Menurut Bustomi, belerang simpur ini sudah dikenal masyarakat sejak lama, banyak pengunjung dari berbagai daerah yang sengaja mengunjungi tempat ini. Namun, saat ini yang menjadi kendala yaitu fasilitas infrasturuktur dan bangunan yang sangat tidak menunjang, sehingga pengunjung mengalami kendala jika datang ke lokasi ini. Padahal, masyarakat mengenal belerang simpur ini sebagai tempat pengobatan kulit, yang salama ini sudah terkenal di masyarakat.

“Sayangnya tempat ini kurang mendapatkan perhatian dari pemerintah, padahal jika dikembangkan dengan baik sangat bermanfaat untuk perkembangan Lampung Selatan, terutama pada objek wisatanya. Belerang simpur ini juga, satu-satunya belerang yang ada di Lamsel yang mengeluarkan belerang dari dalam kawah kaki Gunung Rajabasa,” ungkapnya.

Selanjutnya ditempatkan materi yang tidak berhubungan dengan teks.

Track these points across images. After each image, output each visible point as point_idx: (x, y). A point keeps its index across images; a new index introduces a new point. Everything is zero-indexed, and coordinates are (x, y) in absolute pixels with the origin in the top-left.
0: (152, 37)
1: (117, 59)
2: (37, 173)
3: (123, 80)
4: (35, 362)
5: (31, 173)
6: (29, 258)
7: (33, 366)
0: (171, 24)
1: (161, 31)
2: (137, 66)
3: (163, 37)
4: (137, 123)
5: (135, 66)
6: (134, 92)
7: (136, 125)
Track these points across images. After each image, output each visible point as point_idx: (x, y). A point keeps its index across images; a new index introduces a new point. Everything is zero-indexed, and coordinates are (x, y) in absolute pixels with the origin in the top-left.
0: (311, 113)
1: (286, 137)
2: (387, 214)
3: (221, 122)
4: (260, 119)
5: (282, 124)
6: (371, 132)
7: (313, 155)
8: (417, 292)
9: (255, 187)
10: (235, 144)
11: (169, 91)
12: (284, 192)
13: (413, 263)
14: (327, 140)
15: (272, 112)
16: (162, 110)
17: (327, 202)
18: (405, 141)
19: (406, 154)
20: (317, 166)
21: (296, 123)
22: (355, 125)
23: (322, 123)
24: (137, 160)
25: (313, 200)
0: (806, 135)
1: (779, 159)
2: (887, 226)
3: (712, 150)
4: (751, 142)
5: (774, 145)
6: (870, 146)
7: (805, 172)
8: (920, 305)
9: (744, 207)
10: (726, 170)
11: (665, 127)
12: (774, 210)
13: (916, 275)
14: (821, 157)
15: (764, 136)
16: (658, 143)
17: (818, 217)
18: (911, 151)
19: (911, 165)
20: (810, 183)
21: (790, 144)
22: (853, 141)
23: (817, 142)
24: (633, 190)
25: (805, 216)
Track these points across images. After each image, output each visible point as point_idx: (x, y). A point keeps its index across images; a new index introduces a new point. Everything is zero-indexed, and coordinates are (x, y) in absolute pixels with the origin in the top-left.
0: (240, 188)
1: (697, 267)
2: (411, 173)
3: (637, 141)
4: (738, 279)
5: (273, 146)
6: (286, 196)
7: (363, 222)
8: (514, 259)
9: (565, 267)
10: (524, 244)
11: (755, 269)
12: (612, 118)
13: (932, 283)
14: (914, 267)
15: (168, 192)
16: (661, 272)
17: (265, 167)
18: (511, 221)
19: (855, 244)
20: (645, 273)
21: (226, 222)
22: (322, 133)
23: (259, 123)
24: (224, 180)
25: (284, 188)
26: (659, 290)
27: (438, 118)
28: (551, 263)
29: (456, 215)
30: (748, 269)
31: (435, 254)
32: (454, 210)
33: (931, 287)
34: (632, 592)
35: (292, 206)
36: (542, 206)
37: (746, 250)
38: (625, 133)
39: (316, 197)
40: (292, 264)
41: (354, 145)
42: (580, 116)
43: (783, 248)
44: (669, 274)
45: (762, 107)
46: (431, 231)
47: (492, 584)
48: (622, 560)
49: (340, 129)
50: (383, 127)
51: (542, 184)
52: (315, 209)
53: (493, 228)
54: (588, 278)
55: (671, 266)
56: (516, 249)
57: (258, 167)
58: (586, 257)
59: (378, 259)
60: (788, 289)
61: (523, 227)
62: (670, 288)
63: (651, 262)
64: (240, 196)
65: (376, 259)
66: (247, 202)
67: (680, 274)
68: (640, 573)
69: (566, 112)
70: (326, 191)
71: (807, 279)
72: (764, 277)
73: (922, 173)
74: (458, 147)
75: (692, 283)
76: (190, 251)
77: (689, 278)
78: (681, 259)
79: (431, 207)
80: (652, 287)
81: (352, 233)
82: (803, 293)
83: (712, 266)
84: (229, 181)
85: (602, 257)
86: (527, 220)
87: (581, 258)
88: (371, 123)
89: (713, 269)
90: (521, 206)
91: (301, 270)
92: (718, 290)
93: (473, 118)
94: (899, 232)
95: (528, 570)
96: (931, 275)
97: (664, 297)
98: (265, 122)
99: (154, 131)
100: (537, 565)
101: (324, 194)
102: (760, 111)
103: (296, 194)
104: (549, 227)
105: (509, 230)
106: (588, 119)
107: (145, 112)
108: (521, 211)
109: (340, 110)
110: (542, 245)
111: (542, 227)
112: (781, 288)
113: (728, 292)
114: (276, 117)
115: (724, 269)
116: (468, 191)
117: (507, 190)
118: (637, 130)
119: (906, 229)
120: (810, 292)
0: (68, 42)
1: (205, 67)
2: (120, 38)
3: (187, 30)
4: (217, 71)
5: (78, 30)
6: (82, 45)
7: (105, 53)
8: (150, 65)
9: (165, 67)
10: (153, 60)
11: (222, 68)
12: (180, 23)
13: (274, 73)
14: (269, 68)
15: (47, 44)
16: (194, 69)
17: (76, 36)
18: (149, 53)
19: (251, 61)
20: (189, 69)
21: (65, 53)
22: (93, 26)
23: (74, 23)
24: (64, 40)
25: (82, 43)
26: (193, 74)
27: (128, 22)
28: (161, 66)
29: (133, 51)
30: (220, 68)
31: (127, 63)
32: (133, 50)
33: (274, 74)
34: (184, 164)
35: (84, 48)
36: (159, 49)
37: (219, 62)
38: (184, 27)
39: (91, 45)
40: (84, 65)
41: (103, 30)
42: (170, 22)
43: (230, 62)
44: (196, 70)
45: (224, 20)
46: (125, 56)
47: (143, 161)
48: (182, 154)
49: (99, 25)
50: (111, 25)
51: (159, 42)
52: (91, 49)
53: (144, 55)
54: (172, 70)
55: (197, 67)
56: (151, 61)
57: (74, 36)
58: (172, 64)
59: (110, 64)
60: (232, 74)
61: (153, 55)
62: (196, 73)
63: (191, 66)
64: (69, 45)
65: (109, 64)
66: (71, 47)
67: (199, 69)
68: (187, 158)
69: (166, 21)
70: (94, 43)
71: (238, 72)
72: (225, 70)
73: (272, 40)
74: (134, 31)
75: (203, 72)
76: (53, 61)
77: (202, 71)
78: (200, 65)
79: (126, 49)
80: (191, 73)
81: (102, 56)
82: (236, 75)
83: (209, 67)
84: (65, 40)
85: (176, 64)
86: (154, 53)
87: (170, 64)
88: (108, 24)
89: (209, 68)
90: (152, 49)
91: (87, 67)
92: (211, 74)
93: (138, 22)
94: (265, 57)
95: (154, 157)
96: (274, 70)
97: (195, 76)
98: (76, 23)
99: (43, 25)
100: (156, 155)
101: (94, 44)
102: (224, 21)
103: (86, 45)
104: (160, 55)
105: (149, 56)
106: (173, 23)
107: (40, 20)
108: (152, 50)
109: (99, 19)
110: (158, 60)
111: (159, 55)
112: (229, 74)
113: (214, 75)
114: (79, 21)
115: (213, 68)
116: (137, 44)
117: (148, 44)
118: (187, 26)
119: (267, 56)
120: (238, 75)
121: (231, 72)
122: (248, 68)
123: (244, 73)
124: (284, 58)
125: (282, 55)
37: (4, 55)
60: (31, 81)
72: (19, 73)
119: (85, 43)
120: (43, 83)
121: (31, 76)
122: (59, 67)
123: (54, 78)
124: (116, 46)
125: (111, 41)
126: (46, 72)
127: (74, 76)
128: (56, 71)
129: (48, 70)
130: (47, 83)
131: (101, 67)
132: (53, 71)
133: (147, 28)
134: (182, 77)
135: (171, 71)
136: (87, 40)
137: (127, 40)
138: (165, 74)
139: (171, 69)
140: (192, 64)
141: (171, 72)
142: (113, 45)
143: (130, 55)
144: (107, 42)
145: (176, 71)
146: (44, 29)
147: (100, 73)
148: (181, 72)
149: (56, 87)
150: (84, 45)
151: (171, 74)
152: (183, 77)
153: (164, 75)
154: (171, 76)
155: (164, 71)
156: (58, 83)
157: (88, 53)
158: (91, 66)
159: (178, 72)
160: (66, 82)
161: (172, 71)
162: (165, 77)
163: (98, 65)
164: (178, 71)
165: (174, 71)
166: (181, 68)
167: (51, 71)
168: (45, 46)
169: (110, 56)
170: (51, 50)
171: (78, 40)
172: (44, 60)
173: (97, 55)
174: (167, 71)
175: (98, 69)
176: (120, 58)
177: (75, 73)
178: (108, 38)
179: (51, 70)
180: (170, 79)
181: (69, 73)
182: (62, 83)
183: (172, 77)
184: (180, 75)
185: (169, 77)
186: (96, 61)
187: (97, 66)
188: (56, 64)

"Selama ini pengelolaan yang dilakukan hanya sebatas kemampuan perorangan dan tradisional, permintaan biaya hanya sebatas menjaga parkir karena jauh dari tempat pemandian dan menjual bubuk beleraang yang sudah dikemas dengan harga 3.000 rupiah per bungkus. Dari hasil penjualan tersebut, hanya cukup untuk kebutuhan dalam mengelola pemandian belerang simpur," tutur Bastomi.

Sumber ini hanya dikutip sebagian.